:: エントリー一覧

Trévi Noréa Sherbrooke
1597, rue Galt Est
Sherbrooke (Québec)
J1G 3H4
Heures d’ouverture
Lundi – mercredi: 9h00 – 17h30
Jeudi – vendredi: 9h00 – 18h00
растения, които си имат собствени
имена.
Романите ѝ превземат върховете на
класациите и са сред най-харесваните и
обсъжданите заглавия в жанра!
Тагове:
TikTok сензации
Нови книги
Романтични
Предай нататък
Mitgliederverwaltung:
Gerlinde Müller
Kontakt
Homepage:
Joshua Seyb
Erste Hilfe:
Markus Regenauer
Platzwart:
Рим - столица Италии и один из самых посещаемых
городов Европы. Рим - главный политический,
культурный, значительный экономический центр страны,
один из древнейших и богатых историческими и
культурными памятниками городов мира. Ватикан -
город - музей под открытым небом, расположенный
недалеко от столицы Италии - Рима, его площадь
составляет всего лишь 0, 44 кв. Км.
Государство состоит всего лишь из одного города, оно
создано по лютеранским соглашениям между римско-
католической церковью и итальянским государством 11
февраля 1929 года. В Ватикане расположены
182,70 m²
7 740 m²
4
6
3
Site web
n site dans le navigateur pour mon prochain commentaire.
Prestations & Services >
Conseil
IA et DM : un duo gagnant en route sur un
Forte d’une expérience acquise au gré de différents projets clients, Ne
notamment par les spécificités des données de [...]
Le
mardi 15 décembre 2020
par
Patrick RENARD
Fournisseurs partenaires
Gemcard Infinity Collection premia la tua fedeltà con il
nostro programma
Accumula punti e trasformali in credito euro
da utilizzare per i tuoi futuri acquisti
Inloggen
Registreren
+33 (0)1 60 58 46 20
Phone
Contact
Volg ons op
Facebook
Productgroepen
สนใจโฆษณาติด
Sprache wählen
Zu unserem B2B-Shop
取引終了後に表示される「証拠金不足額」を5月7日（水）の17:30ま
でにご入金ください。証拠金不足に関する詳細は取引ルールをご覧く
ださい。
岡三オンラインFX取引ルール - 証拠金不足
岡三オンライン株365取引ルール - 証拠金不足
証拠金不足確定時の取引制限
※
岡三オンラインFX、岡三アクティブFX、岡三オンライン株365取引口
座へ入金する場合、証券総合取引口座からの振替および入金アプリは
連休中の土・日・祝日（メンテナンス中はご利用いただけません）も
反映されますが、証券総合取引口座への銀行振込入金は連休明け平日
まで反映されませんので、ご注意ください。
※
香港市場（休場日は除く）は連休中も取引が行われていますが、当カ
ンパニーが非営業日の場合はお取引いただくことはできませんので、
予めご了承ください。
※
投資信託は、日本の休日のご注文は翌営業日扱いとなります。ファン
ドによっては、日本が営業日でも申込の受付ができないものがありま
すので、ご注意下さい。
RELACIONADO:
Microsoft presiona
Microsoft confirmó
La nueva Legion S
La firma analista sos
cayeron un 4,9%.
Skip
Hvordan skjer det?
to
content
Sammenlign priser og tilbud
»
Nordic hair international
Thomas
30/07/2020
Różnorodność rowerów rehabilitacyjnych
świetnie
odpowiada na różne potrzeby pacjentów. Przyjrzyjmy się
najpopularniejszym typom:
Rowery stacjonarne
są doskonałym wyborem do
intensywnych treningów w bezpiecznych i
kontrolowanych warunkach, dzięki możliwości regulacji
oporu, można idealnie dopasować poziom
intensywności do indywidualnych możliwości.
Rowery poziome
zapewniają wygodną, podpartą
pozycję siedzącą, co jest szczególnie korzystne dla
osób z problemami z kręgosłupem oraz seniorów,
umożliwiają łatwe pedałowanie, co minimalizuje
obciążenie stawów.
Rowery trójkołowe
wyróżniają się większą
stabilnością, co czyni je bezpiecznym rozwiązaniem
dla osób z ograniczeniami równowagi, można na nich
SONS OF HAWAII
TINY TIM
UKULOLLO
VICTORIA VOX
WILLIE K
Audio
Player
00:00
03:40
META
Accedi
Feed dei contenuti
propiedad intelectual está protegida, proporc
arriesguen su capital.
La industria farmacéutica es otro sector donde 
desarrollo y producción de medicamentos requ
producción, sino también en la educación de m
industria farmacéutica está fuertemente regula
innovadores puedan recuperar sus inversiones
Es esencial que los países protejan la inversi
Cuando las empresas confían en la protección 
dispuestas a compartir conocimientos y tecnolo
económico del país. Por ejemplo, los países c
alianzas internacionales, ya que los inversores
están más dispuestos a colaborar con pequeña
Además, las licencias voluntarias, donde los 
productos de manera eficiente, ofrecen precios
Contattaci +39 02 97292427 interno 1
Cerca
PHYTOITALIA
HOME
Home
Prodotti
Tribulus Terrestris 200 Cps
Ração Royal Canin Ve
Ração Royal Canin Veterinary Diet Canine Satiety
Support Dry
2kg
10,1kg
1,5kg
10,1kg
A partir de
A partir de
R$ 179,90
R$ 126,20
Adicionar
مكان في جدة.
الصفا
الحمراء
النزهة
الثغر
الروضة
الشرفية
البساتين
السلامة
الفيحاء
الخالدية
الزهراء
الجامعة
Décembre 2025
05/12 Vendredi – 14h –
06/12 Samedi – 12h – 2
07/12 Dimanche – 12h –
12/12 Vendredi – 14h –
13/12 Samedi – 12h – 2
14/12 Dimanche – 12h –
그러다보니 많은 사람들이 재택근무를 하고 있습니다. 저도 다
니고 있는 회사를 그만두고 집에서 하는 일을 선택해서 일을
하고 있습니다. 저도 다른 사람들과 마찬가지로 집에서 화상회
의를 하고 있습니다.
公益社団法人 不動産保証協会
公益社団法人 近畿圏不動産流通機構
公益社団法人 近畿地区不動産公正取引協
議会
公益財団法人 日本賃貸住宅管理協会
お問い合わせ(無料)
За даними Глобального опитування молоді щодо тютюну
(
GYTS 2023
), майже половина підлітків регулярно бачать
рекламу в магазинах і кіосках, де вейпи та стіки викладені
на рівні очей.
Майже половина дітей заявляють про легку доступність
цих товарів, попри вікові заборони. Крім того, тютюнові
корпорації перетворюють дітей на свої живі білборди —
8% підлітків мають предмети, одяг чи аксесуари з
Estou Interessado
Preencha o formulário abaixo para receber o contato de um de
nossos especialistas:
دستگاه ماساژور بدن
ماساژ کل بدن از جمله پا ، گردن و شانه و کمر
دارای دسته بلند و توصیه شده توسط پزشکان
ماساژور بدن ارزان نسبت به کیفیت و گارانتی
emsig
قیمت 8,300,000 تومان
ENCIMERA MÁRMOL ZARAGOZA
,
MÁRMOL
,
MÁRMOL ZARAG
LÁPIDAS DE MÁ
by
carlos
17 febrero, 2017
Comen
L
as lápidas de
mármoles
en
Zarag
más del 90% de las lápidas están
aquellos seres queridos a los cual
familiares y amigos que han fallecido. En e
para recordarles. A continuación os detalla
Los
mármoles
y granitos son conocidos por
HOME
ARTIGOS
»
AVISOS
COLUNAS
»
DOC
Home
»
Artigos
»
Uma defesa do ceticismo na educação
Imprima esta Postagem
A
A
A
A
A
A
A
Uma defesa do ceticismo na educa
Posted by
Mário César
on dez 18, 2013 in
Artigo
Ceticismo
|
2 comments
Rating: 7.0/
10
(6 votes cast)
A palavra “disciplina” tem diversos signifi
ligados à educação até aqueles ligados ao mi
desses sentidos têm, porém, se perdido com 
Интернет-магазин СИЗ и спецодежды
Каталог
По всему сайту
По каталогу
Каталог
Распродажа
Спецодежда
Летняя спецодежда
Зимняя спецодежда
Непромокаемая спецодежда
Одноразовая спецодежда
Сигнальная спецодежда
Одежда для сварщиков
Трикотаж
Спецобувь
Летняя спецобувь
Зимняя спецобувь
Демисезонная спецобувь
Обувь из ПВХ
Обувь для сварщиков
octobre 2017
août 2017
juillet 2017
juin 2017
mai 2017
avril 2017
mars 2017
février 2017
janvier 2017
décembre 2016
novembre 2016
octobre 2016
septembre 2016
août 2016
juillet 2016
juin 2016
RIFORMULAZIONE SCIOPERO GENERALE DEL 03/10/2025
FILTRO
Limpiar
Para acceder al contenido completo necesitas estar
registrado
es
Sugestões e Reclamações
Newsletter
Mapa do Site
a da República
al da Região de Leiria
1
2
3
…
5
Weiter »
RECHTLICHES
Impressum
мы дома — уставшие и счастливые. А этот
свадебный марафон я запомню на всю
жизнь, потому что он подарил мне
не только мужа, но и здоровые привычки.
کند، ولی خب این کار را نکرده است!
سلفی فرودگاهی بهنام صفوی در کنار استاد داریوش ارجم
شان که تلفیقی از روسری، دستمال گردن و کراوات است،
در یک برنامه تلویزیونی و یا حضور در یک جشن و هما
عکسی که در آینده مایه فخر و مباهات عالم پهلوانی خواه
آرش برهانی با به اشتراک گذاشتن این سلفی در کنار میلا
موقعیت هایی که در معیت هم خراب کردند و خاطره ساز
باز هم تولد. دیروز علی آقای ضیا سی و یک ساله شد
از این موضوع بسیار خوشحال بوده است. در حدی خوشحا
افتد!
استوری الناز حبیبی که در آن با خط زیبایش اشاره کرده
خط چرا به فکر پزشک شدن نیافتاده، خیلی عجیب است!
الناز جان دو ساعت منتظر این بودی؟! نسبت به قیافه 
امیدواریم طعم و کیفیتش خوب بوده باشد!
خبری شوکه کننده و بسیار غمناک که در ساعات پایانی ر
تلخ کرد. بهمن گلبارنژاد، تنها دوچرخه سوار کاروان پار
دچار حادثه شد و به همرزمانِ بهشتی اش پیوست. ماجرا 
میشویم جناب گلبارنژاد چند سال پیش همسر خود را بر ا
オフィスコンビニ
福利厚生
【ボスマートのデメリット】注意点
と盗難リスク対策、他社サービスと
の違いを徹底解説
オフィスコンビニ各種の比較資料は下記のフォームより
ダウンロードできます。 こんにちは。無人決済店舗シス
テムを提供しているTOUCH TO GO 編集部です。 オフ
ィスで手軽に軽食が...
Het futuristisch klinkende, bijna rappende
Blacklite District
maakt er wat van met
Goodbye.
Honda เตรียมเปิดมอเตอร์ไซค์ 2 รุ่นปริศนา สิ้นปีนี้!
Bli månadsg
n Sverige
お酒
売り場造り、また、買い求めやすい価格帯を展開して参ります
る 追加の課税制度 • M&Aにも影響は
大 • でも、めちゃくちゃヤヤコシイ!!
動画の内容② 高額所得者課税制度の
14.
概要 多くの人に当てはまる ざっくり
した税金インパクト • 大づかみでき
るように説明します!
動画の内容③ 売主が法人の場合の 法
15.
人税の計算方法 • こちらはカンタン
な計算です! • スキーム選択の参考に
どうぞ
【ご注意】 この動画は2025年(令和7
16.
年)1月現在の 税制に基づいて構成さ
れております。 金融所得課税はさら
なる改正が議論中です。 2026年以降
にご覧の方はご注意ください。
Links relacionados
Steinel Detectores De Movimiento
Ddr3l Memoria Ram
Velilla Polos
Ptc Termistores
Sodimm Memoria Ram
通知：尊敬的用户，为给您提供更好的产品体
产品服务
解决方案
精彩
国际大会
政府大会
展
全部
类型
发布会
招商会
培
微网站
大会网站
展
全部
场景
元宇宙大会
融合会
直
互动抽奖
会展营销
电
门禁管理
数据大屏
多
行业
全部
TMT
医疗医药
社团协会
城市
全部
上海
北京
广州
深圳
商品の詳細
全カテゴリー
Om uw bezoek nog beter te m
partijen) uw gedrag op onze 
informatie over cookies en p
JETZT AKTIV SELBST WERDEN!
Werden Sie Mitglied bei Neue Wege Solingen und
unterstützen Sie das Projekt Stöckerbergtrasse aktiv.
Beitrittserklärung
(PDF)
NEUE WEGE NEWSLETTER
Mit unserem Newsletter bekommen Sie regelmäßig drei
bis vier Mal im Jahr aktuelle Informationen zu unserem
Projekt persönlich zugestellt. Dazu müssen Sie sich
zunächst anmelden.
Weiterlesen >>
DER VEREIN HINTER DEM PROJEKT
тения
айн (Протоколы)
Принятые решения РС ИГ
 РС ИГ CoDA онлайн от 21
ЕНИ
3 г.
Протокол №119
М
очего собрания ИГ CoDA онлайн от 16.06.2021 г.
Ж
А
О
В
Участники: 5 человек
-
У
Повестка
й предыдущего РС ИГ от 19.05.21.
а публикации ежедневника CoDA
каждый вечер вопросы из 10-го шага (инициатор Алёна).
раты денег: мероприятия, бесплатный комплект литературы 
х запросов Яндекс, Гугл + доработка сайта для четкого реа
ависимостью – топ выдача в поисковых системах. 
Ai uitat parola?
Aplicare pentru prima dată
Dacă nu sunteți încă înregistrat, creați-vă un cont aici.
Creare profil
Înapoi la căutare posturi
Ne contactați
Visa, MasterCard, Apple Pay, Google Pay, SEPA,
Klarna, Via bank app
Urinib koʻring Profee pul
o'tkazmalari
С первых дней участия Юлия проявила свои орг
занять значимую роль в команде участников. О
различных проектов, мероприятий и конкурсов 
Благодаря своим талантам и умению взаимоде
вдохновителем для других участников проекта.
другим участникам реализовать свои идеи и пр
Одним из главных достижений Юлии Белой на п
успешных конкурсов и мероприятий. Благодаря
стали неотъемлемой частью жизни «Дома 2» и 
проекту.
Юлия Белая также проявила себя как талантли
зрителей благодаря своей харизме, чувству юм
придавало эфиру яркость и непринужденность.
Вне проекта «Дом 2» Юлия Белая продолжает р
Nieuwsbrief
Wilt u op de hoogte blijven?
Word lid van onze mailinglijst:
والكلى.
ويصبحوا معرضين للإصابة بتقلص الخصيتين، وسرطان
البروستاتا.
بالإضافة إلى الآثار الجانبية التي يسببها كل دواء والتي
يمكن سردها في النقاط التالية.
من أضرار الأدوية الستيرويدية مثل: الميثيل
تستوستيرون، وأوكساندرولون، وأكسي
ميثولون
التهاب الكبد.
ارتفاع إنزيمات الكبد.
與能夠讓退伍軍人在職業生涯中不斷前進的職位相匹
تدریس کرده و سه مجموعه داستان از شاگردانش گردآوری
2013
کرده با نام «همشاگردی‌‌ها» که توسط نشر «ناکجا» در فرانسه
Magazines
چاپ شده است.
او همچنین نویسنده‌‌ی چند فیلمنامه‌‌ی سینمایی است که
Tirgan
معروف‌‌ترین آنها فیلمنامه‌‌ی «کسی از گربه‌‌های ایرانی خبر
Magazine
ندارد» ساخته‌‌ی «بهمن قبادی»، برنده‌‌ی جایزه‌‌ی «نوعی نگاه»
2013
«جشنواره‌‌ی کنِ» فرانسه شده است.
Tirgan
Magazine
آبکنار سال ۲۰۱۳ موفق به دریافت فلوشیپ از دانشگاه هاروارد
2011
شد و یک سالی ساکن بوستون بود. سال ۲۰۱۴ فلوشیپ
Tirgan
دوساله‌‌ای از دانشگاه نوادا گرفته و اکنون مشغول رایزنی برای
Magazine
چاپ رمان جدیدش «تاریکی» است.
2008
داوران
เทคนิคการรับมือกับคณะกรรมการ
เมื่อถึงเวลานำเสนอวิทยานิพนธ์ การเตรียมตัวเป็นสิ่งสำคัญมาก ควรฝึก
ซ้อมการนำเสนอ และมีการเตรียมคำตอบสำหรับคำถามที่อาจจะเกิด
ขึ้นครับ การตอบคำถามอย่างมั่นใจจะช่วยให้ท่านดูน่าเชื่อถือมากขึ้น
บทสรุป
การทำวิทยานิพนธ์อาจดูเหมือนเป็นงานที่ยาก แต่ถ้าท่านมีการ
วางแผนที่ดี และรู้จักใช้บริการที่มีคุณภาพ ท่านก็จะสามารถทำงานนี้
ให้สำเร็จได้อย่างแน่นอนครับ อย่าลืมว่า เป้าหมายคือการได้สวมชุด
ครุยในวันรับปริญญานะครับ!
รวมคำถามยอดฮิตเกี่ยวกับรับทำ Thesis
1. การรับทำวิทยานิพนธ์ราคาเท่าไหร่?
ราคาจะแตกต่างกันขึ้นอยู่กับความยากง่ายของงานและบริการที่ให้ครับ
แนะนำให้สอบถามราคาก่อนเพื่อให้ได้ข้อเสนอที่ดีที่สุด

::::

*作業内容:*
エントリーの先頭から「Forte d’une expérience」を含む行までを、両端の行も含めて一字一句そのまま書き写してください。

*解答例:*
Trévi Noréa Sherbrooke
1597, rue Galt Est
Sherbrooke (Québec)
J1G 3H4
Heures d’ouverture
Lundi – mercredi: 9h00 – 17h30
Jeudi – vendredi: 9h00 – 18h00
растения, които си имат собствени
имена.
Романите ѝ превземат върховете на
класациите и са сред най-харесваните и
обсъжданите заглавия в жанра!
Тагове:
TikTok сензации
Нови книги
Романтични
Предай нататък
Mitgliederverwaltung:
Gerlinde Müller
Kontakt
Homepage:
Joshua Seyb
Erste Hilfe:
Markus Regenauer
Platzwart:
Рим - столица Италии и один из самых посещаемых
городов Европы. Рим - главный политический,
культурный, значительный экономический центр страны,
один из древнейших и богатых историческими и
культурными памятниками городов мира. Ватикан -
город - музей под открытым небом, расположенный
недалеко от столицы Италии - Рима, его площадь
составляет всего лишь 0, 44 кв. Км.
Государство состоит всего лишь из одного города, оно
создано по лютеранским соглашениям между римско-
католической церковью и итальянским государством 11
февраля 1929 года. В Ватикане расположены
182,70 m²
7 740 m²
4
6
3
Site web
n site dans le navigateur pour mon prochain commentaire.
Prestations & Services >
Conseil
IA et DM : un duo gagnant en route sur un
Forte d’une expérience acquise au gré de différents projets clients, Ne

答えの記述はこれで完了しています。